12 Kommentare zu “„Diabetes-Konflikte“ – gibt es das?

  1. Oh ja,aktuell ist der Ton zwischen unserer Tochter und mir etwas rauer beim Thema Diabetes,leider.
    Sie hat wie ich Typ1 und aktuell ist ihr,ihr “Monsta”, durch die Pubertät pups egal.
    Da kann Sie manchmal echt grummelig werden,aber Sie kommt dann später auch an und entschuldigt sich mit den Worten ich weiß das du es nur gut meinst.

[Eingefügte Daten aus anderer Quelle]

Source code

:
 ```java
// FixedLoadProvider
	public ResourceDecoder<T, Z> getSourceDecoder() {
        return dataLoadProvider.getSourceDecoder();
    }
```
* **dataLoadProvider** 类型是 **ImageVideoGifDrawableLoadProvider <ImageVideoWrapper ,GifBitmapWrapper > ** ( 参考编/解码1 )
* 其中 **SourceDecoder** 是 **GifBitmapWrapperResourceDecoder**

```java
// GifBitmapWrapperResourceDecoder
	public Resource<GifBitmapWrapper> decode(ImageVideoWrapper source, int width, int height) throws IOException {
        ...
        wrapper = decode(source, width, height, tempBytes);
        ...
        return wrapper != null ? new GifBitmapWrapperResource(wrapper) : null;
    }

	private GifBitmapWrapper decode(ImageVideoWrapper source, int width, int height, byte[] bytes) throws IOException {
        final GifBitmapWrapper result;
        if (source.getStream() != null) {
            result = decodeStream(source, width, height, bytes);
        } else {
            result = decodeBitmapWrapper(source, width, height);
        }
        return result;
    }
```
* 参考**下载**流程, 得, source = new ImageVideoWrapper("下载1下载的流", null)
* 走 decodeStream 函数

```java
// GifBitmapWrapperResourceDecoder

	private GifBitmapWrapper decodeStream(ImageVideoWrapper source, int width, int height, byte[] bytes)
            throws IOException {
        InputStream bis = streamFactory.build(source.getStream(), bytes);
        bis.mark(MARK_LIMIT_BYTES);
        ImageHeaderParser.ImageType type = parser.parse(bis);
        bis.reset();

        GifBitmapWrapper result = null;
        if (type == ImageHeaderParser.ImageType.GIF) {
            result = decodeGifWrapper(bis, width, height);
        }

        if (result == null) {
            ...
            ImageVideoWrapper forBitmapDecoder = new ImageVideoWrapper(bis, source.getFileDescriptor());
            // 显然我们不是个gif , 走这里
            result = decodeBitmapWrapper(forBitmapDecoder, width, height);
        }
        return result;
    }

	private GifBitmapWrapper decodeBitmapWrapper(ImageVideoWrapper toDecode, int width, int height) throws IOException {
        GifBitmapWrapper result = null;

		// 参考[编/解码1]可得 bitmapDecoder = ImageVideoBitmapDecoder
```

    1. Pubertät ist eine herausfordernde Zeit … auf dem Weg zum Erwachsen werden, eigene Entscheidungen zu treffen, Verantwortung zu übernehmen … ein Prozess. Aber du siehst, dass es eure Tochter auch beschäftigt, wenn ihr “aneinanderrasselt”, sonst würde sie sich nicht bei dir entschuldigen. Vielleicht könnt ihr mal darüber sprechen, was ihr euch jeweils vom anderen wünscht im Umgang miteinander, welche Themen ihr als wichtig empfindet und warum. Vielleicht habt ihr auch Ideen, wie ihr eure Beziehung Stück für Stück neu gestalten könnt, denn die Rollen verändern sich je älter eure Tochter wird.

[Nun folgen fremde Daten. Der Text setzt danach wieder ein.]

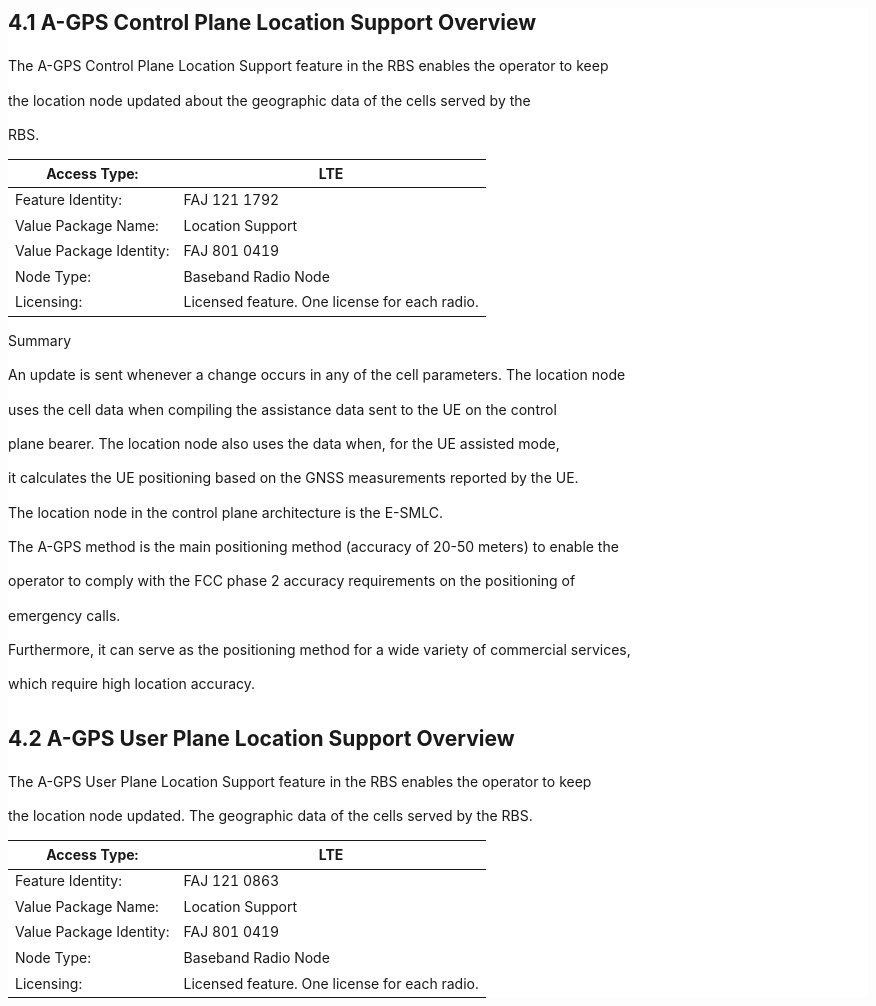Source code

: ## 4.1 A-GPS Control Plane Location Support Overview

The A-GPS Control Plane Location Support feature in the RBS enables the operator to keep

the location node updated about the geographic data of the cells served by the

RBS.

| Access Type:            | LTE                                           |
|-------------------------|-----------------------------------------------|
| Feature Identity:       | FAJ 121 1792                                  |
| Value Package Name:     | Location Support                              |
| Value Package Identity: | FAJ 801 0419                                  |
| Node Type:              | Baseband Radio Node                           |
| Licensing:              | Licensed feature. One license for each radio. |

Summary

An update is sent whenever a change occurs in any of the cell parameters. The location node

uses the cell data when compiling the assistance data sent to the UE on the control

plane bearer. The location node also uses the data when, for the UE assisted mode,

it calculates the UE positioning based on the GNSS measurements reported by the UE.

The location node in the control plane architecture is the E-SMLC.

The A-GPS method is the main positioning method (accuracy of 20-50 meters) to enable the

operator to comply with the FCC phase 2 accuracy requirements on the positioning of

emergency calls.

Furthermore, it can serve as the positioning method for a wide variety of commercial services,

which require high location accuracy.

## 4.2 A-GPS User Plane Location Support Overview

The A-GPS User Plane Location Support feature in the RBS enables the operator to keep

the location node updated. The geographic data of the cells served by the RBS.

| Access Type:            | LTE                                           |
|-------------------------|-----------------------------------------------|
| Feature Identity:       | FAJ 121 0863                                  |
| Value Package Name:     | Location Support                              |
| Value Package Identity: | FAJ 801 0419                                  |
| Node Type:              | Baseband Radio Node                           |
| Licensing:              | Licensed feature. One license for each radio. |
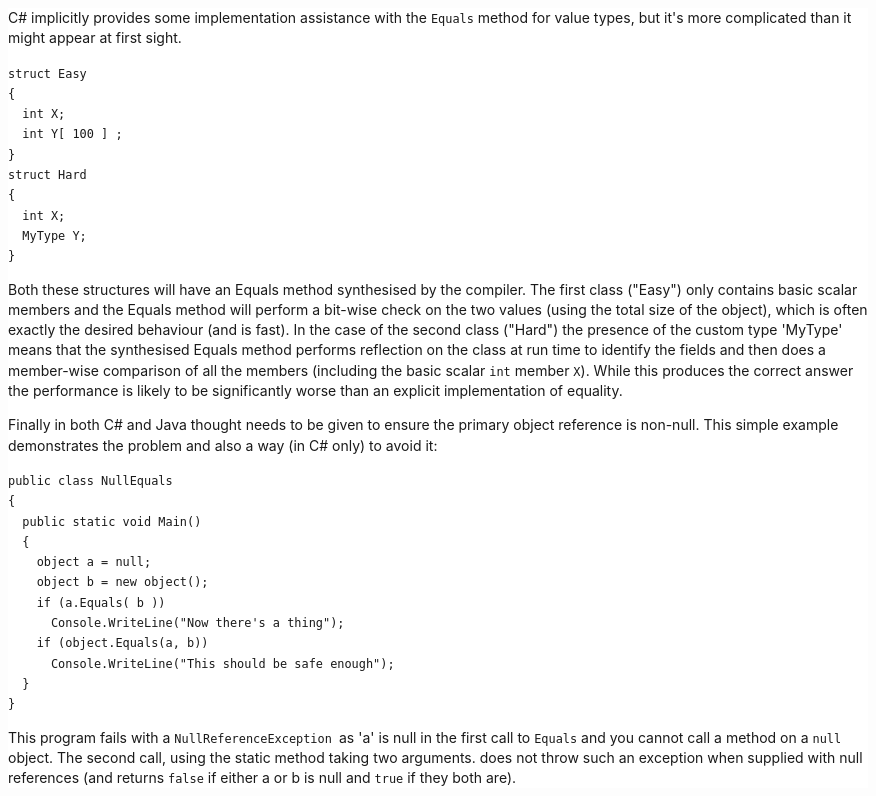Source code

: C# implicitly provides some implementation assistance with the `Equals` method for value types, but it's more
 complicated than it might appear at first sight.

```
struct Easy
{
  int X;
  int Y[ 100 ] ;
}
struct Hard
{
  int X;
  MyType Y;
}
```
Both these structures will have an Equals method synthesised by the compiler. The first class ("Easy") only contains basic 
scalar members and the Equals method will perform a bit-wise check on the two values (using the total size of the object),
 which is often exactly the desired behaviour (and is fast). In the case of the second class ("Hard") the presence of the 
 custom type 'MyType' means that the synthesised Equals method performs reflection on the class at run time to identify the
 fields and then does a member-wise comparison of all the members (including the basic scalar `int` member `X`).
 While this produces the correct answer the performance is likely to be significantly worse than an explicit implementation
 of equality.

Finally in both C# and Java thought needs to be given to ensure the primary object reference is non-null. This simple example
 demonstrates the problem and also a way (in C# only) to avoid it:

```
public class NullEquals
{
  public static void Main()
  {
    object a = null;
    object b = new object();
    if (a.Equals( b ))
      Console.WriteLine("Now there's a thing");
    if (object.Equals(a, b))
      Console.WriteLine("This should be safe enough");
  }
}
```
This program fails with a `NullReferenceException `as 'a' is null in the first call to `Equals` and you cannot call a method
 on a `null` object. The second call, using the static method taking two arguments. does not throw such an exception when 
 supplied with null references (and returns `false` if either a or b is null and `true` if they both are).
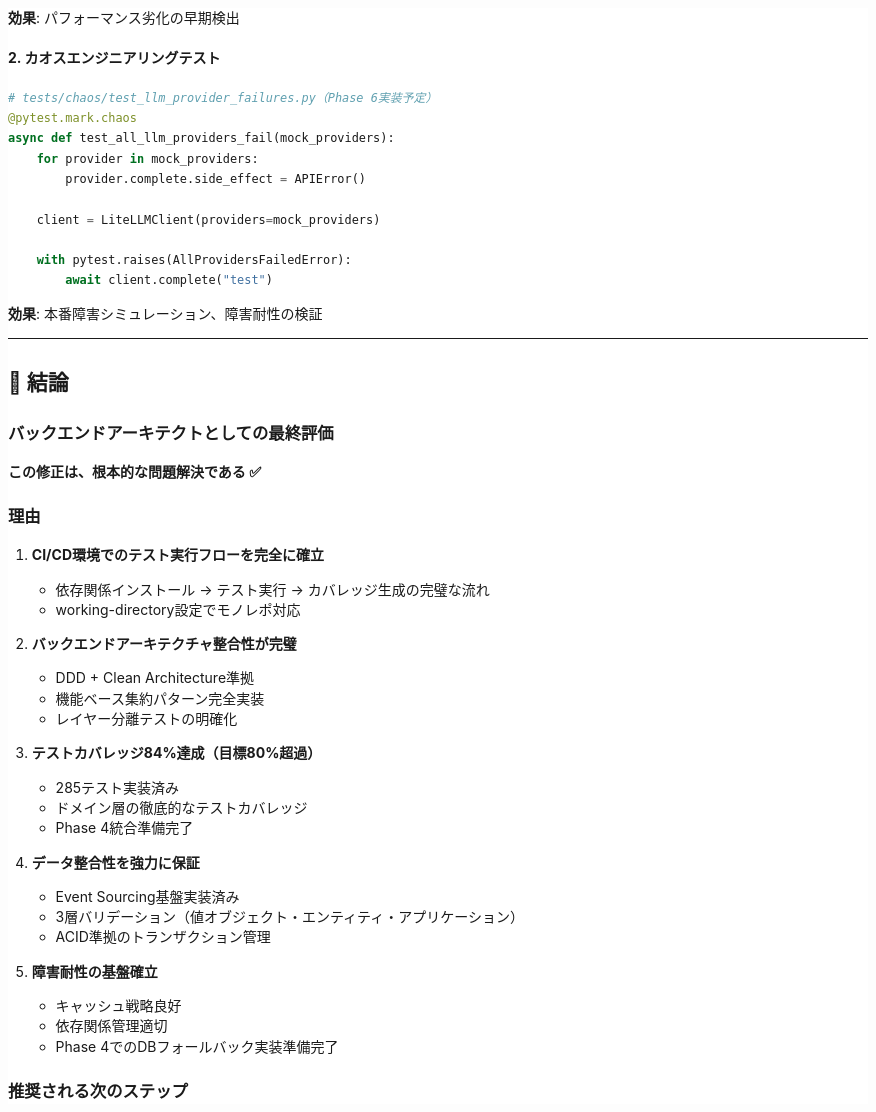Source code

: **効果**: パフォーマンス劣化の早期検出

#### 2. カオスエンジニアリングテスト

```python
# tests/chaos/test_llm_provider_failures.py（Phase 6実装予定）
@pytest.mark.chaos
async def test_all_llm_providers_fail(mock_providers):
    for provider in mock_providers:
        provider.complete.side_effect = APIError()

    client = LiteLLMClient(providers=mock_providers)

    with pytest.raises(AllProvidersFailedError):
        await client.complete("test")
```

**効果**: 本番障害シミュレーション、障害耐性の検証

---

## 🎯 結論

### バックエンドアーキテクトとしての最終評価

**この修正は、根本的な問題解決である ✅**

### 理由

1. **CI/CD環境でのテスト実行フローを完全に確立**
   - 依存関係インストール → テスト実行 → カバレッジ生成の完璧な流れ
   - working-directory設定でモノレポ対応

2. **バックエンドアーキテクチャ整合性が完璧**
   - DDD + Clean Architecture準拠
   - 機能ベース集約パターン完全実装
   - レイヤー分離テストの明確化

3. **テストカバレッジ84%達成（目標80%超過）**
   - 285テスト実装済み
   - ドメイン層の徹底的なテストカバレッジ
   - Phase 4統合準備完了

4. **データ整合性を強力に保証**
   - Event Sourcing基盤実装済み
   - 3層バリデーション（値オブジェクト・エンティティ・アプリケーション）
   - ACID準拠のトランザクション管理

5. **障害耐性の基盤確立**
   - キャッシュ戦略良好
   - 依存関係管理適切
   - Phase 4でのDBフォールバック実装準備完了

### 推奨される次のステップ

  2. Eins machen wir seit einiger Zeit,wir nehmen uns abends eine Zeit und reden über den Tag mit unsere “Monsta”.Das hilft schon sehr,Sie ist etwas ruhiger und einsichtiger jetzt.
    Wenn Sie mich fragt wie es mit meinem “Monsta” in der Zeit zum Erwachsen werden war sage ich ihr ganz ehrlich,nicht schön,denn damals gab es noch nicht so viele Möglichkeiten wie heute und ich war mehr in der Klinik als daheim.
    Auch wenn Sie manchmal eine Prinzicke ist Sie doch in vielen Dingen einsichtig.
    Und mal ganz ehrlich auch wir alten Zuckermäuse haben Tage wo uns unser “Monsta” nur noch nervt.

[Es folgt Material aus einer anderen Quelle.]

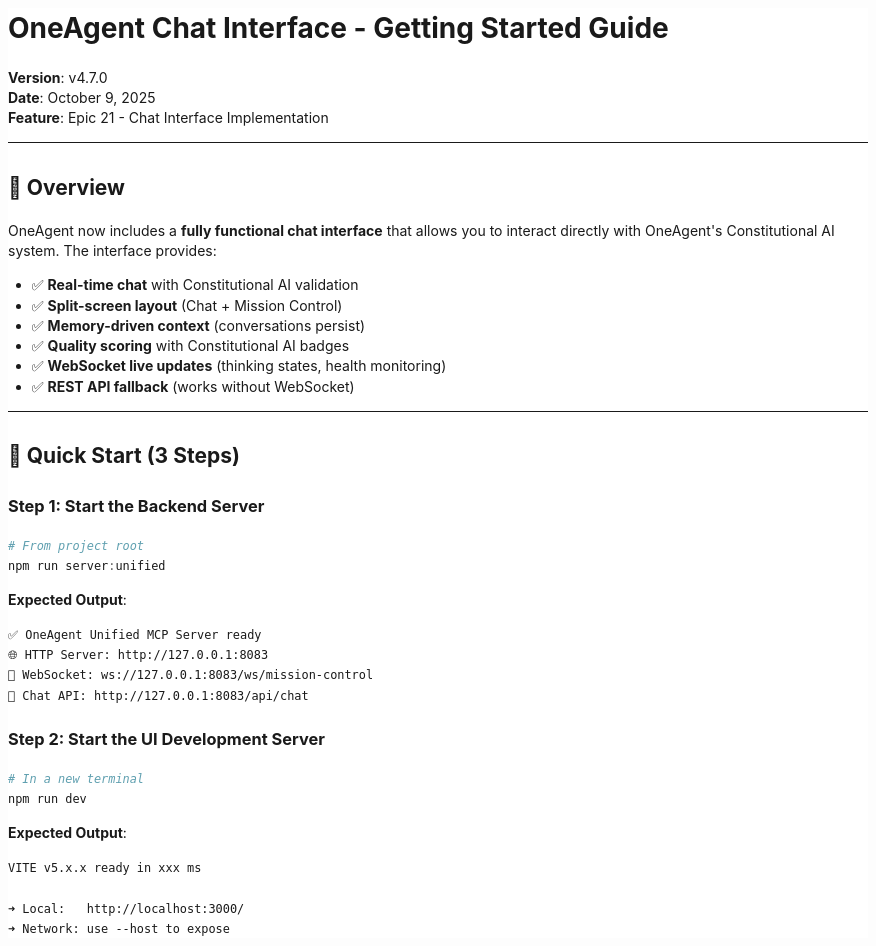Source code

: ﻿# OneAgent Chat Interface - Getting Started Guide

**Version**: v4.7.0  
**Date**: October 9, 2025  
**Feature**: Epic 21 - Chat Interface Implementation

---

## 🎯 Overview

OneAgent now includes a **fully functional chat interface** that allows you to interact directly with OneAgent's Constitutional AI system. The interface provides:

- ✅ **Real-time chat** with Constitutional AI validation
- ✅ **Split-screen layout** (Chat + Mission Control)
- ✅ **Memory-driven context** (conversations persist)
- ✅ **Quality scoring** with Constitutional AI badges
- ✅ **WebSocket live updates** (thinking states, health monitoring)
- ✅ **REST API fallback** (works without WebSocket)

---

## 🚀 Quick Start (3 Steps)

### Step 1: Start the Backend Server

```powershell
# From project root
npm run server:unified
```

**Expected Output**:

```
✅ OneAgent Unified MCP Server ready
🌐 HTTP Server: http://127.0.0.1:8083
📡 WebSocket: ws://127.0.0.1:8083/ws/mission-control
💬 Chat API: http://127.0.0.1:8083/api/chat
```

### Step 2: Start the UI Development Server

```powershell
# In a new terminal
npm run dev
```

**Expected Output**:

```
VITE v5.x.x ready in xxx ms

➜ Local:   http://localhost:3000/
➜ Network: use --host to expose
```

    1. Das ist ein tolles Ritual das ihr euch da geschaffen habt und es hört sich nach einem guten Austausch an. Ich habe meinen Diabetes in der Pubertät bekommen und wenn ich an diese Zeit zurückdenke, oh je, oh je … es war sowieso schon viel los und dann auch noch Diabetes. Auch wenn es heute mit der Technik einfacher ist, gibt es trotzdem noch oft herausfordernde Situationen. Und schliesslich sind wir Menschen und keine Maschinen. Ich wünsche euch weiterhin auf eurem Weg viel Erfolg und es hört sich wirklich gut an, wie ihr die Situation meistert.

    1. Danke dir. Ich bin darüber auch echt froh, allerdings wusste ich es damals nicht so richtig zu schätzen. Die Erkenntnis kam erst sehr viel später.

    1. Das ist eine gute Einstellung. Deine Tochter wird merken, dass sie dir wichtig ist und du sie unterstützen willst. Hast du sie mal gefragt, welche Art von Unterstützung sie sich von dir wünschen würde?